Income and Sales Tax Considerations
If your employees are forced to work from locations other than the locations where they typically work, even temporarily, your business will likely generate nexus in those states. “Nexus,” or the sufficient connection you have with a state before you become subject to its taxing laws, is almost always triggered by physical presence. Even employers with remote employees that previously had the protection of P.L. 86-272 may no longer qualify for that protection, if remote employees now engage in unprotected activities. State nexus laws have become more aggressive (especially since the South Dakota v. Wayfair Supreme Court case of 2018), making it unlikely that an organization with physical presence will be exempt from state or local income tax. Further, employees working from home may impact the employer’s state income tax computation (particularly in states that still apportion income to the state using a payroll factor).
Jurisdictions that impose a personal income tax on employee wages typically require employers to withhold tax from wages earned by an employee that either resides in the jurisdiction or performs services in the jurisdiction. Employees that now telecommute from a location other than the one in which they typically work may cause employers to have a withholding obligation where they previously didn’t have one.
State payroll and income taxes are overseen by different departments, so check with the state’s Department of Labor to fully understand your payroll obligations if you have remote workers. You will likely need to do two things: Take note of when your employees began working remotely and the city/state where they have been working. (Note that some localities also impose income or business licenses taxes). If any of your employees have been working out-of-state, mention your nexus concerns to your tax advisor so they can help you determine next steps, such as:
- Filing payroll tax returns in any new states/local jurisdictions (to report state-specific items like unemployment taxes and disability insurance, and head taxes), and
- Withholding income taxes from your employees working in those new jurisdictions.
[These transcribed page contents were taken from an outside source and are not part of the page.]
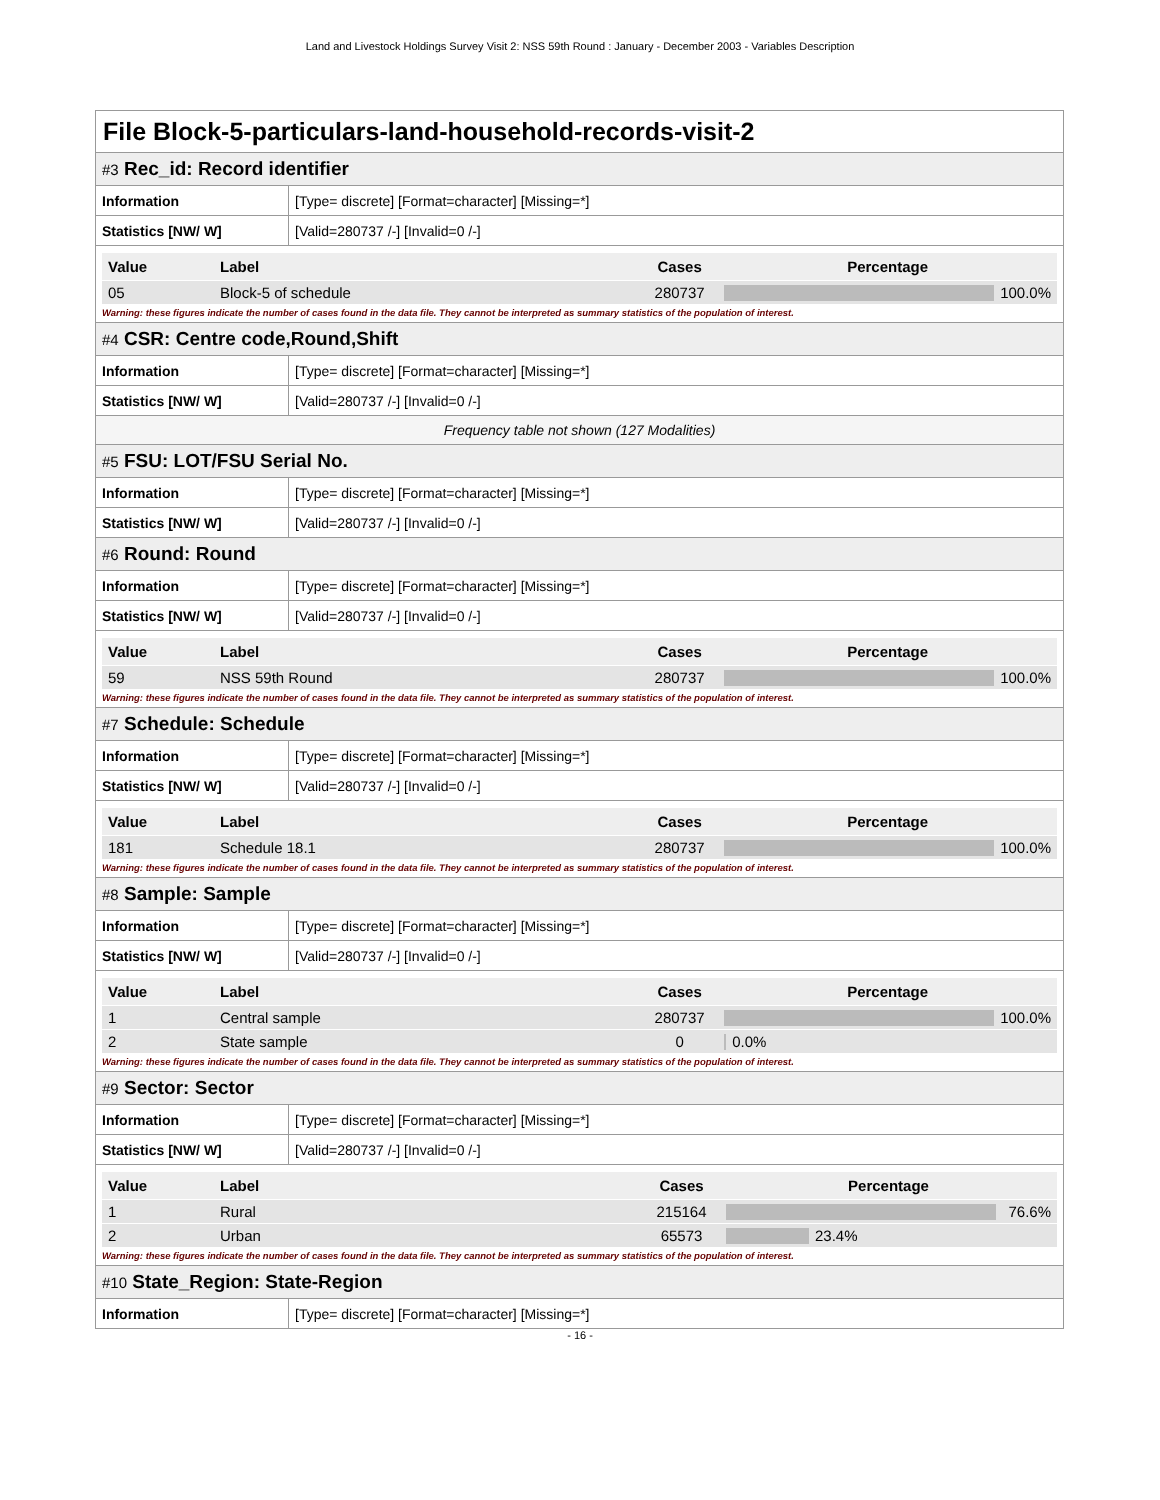Land and Livestock Holdings Survey Visit 2: NSS 59th Round : January - December 2003 - Variables Description
File Block-5-particulars-land-household-records-visit-2
#3 Rec_id: Record identifier
| Information | [Type= discrete] [Format=character] [Missing=*] |
| Statistics [NW/ W] | [Valid=280737 /-] [Invalid=0 /-] |
| Value | Label | Cases | Percentage |
| --- | --- | --- | --- |
| 05 | Block-5 of schedule | 280737 | 100.0% |
Warning: these figures indicate the number of cases found in the data file. They cannot be interpreted as summary statistics of the population of interest.
#4 CSR: Centre code,Round,Shift
| Information | [Type= discrete] [Format=character] [Missing=*] |
| Statistics [NW/ W] | [Valid=280737 /-] [Invalid=0 /-] |
Frequency table not shown (127 Modalities)
#5 FSU: LOT/FSU Serial No.
| Information | [Type= discrete] [Format=character] [Missing=*] |
| Statistics [NW/ W] | [Valid=280737 /-] [Invalid=0 /-] |
#6 Round: Round
| Information | [Type= discrete] [Format=character] [Missing=*] |
| Statistics [NW/ W] | [Valid=280737 /-] [Invalid=0 /-] |
| Value | Label | Cases | Percentage |
| --- | --- | --- | --- |
| 59 | NSS 59th Round | 280737 | 100.0% |
Warning: these figures indicate the number of cases found in the data file. They cannot be interpreted as summary statistics of the population of interest.
#7 Schedule: Schedule
| Information | [Type= discrete] [Format=character] [Missing=*] |
| Statistics [NW/ W] | [Valid=280737 /-] [Invalid=0 /-] |
| Value | Label | Cases | Percentage |
| --- | --- | --- | --- |
| 181 | Schedule 18.1 | 280737 | 100.0% |
Warning: these figures indicate the number of cases found in the data file. They cannot be interpreted as summary statistics of the population of interest.
#8 Sample: Sample
| Information | [Type= discrete] [Format=character] [Missing=*] |
| Statistics [NW/ W] | [Valid=280737 /-] [Invalid=0 /-] |
| Value | Label | Cases | Percentage |
| --- | --- | --- | --- |
| 1 | Central sample | 280737 | 100.0% |
| 2 | State sample | 0 | 0.0% |
Warning: these figures indicate the number of cases found in the data file. They cannot be interpreted as summary statistics of the population of interest.
#9 Sector: Sector
| Information | [Type= discrete] [Format=character] [Missing=*] |
| Statistics [NW/ W] | [Valid=280737 /-] [Invalid=0 /-] |
| Value | Label | Cases | Percentage |
| --- | --- | --- | --- |
| 1 | Rural | 215164 | 76.6% |
| 2 | Urban | 65573 | 23.4% |
Warning: these figures indicate the number of cases found in the data file. They cannot be interpreted as summary statistics of the population of interest.
#10 State_Region: State-Region
| Information | [Type= discrete] [Format=character] [Missing=*] |
- 16 -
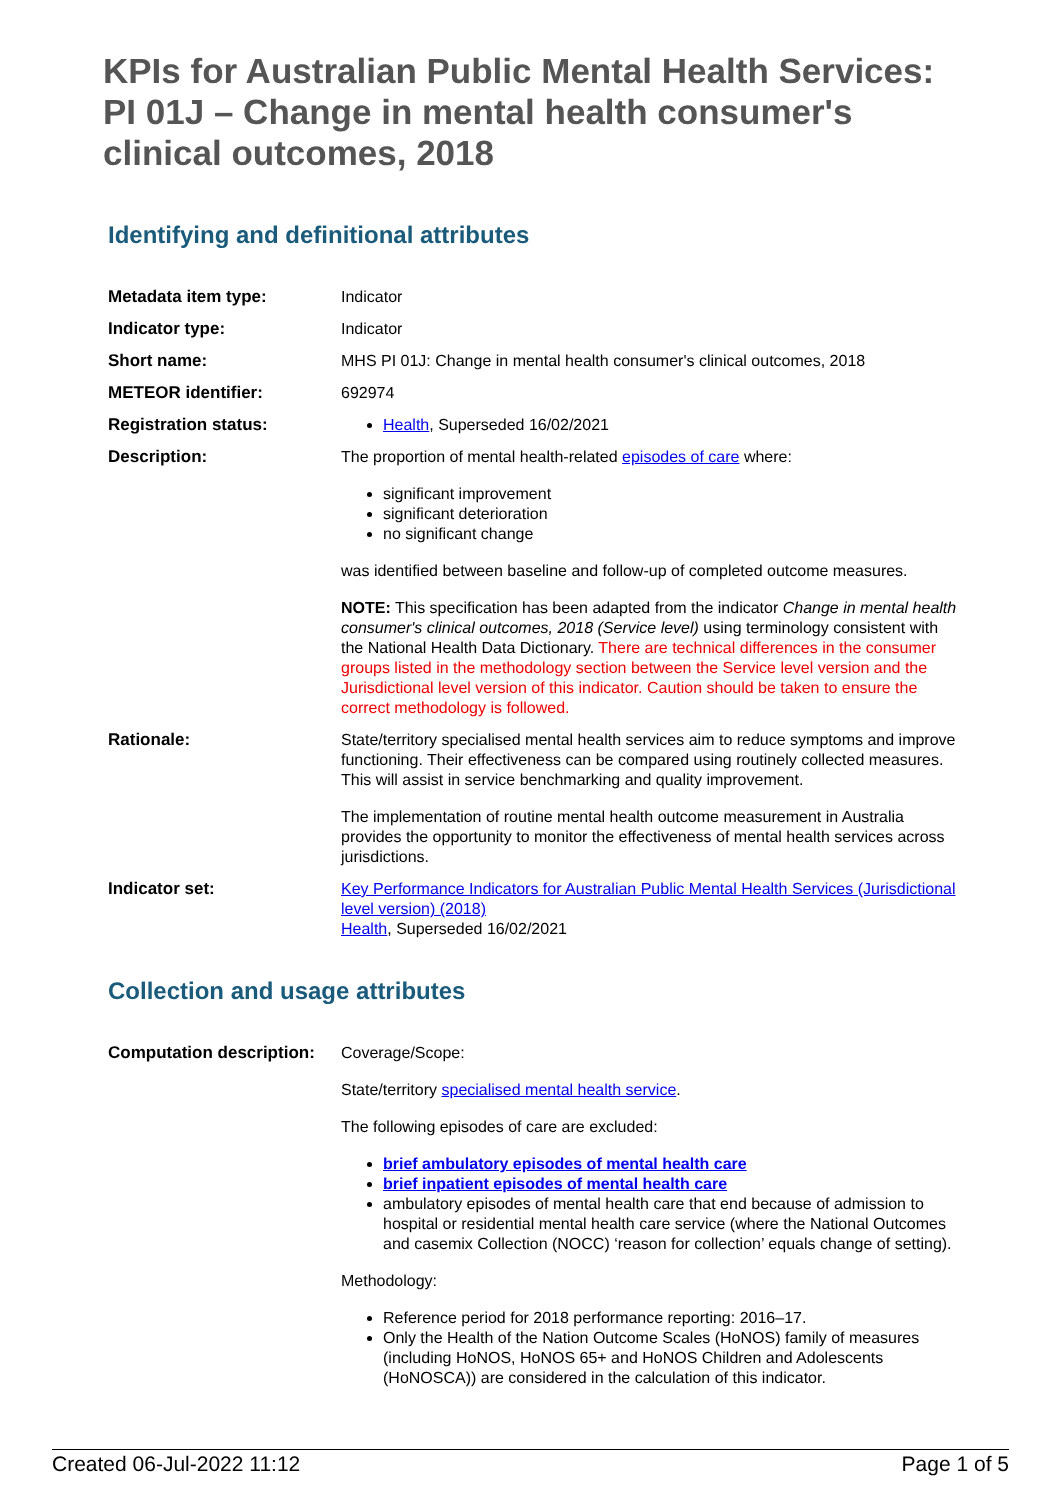KPIs for Australian Public Mental Health Services: PI 01J – Change in mental health consumer's clinical outcomes, 2018
Identifying and definitional attributes
| Metadata item type: | Indicator |
| Indicator type: | Indicator |
| Short name: | MHS PI 01J: Change in mental health consumer's clinical outcomes, 2018 |
| METEOR identifier: | 692974 |
| Registration status: | Health , Superseded 16/02/2021 |
| Description: | The proportion of mental health-related episodes of care where: significant improvement significant deterioration no significant change was identified between baseline and follow-up of completed outcome measures. NOTE: This specification has been adapted from the indicator Change in mental health consumer's clinical outcomes, 2018 (Service level) using terminology consistent with the National Health Data Dictionary. There are technical differences in the consumer groups listed in the methodology section between the Service level version and the Jurisdictional level version of this indicator. Caution should be taken to ensure the correct methodology is followed. |
| Rationale: | State/territory specialised mental health services aim to reduce symptoms and improve functioning. Their effectiveness can be compared using routinely collected measures. This will assist in service benchmarking and quality improvement. The implementation of routine mental health outcome measurement in Australia provides the opportunity to monitor the effectiveness of mental health services across jurisdictions. |
| Indicator set: | Key Performance Indicators for Australian Public Mental Health Services (Jurisdictional level version) (2018) Health , Superseded 16/02/2021 |
Collection and usage attributes
| Computation description: | Coverage/Scope: State/territory specialised mental health service . The following episodes of care are excluded: brief ambulatory episodes of mental health care brief inpatient episodes of mental health care ambulatory episodes of mental health care that end because of admission to hospital or residential mental health care service (where the National Outcomes and casemix Collection (NOCC) ‘reason for collection’ equals change of setting). Methodology: Reference period for 2018 performance reporting: 2016–17. Only the Health of the Nation Outcome Scales (HoNOS) family of measures (including HoNOS, HoNOS 65+ and HoNOS Children and Adolescents (HoNOSCA)) are considered in the calculation of this indicator. |
Created 06-Jul-2022 11:12 Page 1 of 5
Some states have reciprocal agreements that alleviate tax burdens on employees and lessen filing requirements for employers. If reciprocity exists, an employee can elect to be exempt from taxes in the state where they work and instead only pay taxes in the state they reside.
Payroll taxes have notoriously high penalty and interest rates, so act quickly. Your tax advisor can help you set up new payroll reports in your time clock system and apply for payroll licenses in other states if needed.
Rules Might be Changing for COVID-19
Just as the federal income tax payment and filing deadline were pushed back due to the COVID-19 pandemic, many states delayed their state income tax filing and payment deadlines to July. However non-income state tax obligations, such as withholding, may not have changed, so it is important to note the states in which you may have obligations so you can plan accordingly.
Some states have also opted to waive certain nexus requirements for telecommuters during the COVID-19 crisis. The District of Columbia and Pennsylvania taxing authorities will not consider telecommuting employees as meeting the threshold for local and state tax obligations. New Jersey has announced that it, too, will not count workers being asked to work at home as having nexus in the state during the pandemic.
Remote workers may create income tax nexus, apportionment, and payroll tax implications. Taxing authorities typically look for recordkeeping to track which employers are working from home versus coming into the office, but given all that’s going on during the COVID-19 pandemic, many states are offering relief to this level of recordkeeping. It is going to be very difficult for employers to track new state and local tax obligations that might arise during the remote work situation. Working with a state and local tax advisor may help with monitoring the various extensions and relief measures available for 2019 and 2020 taxes.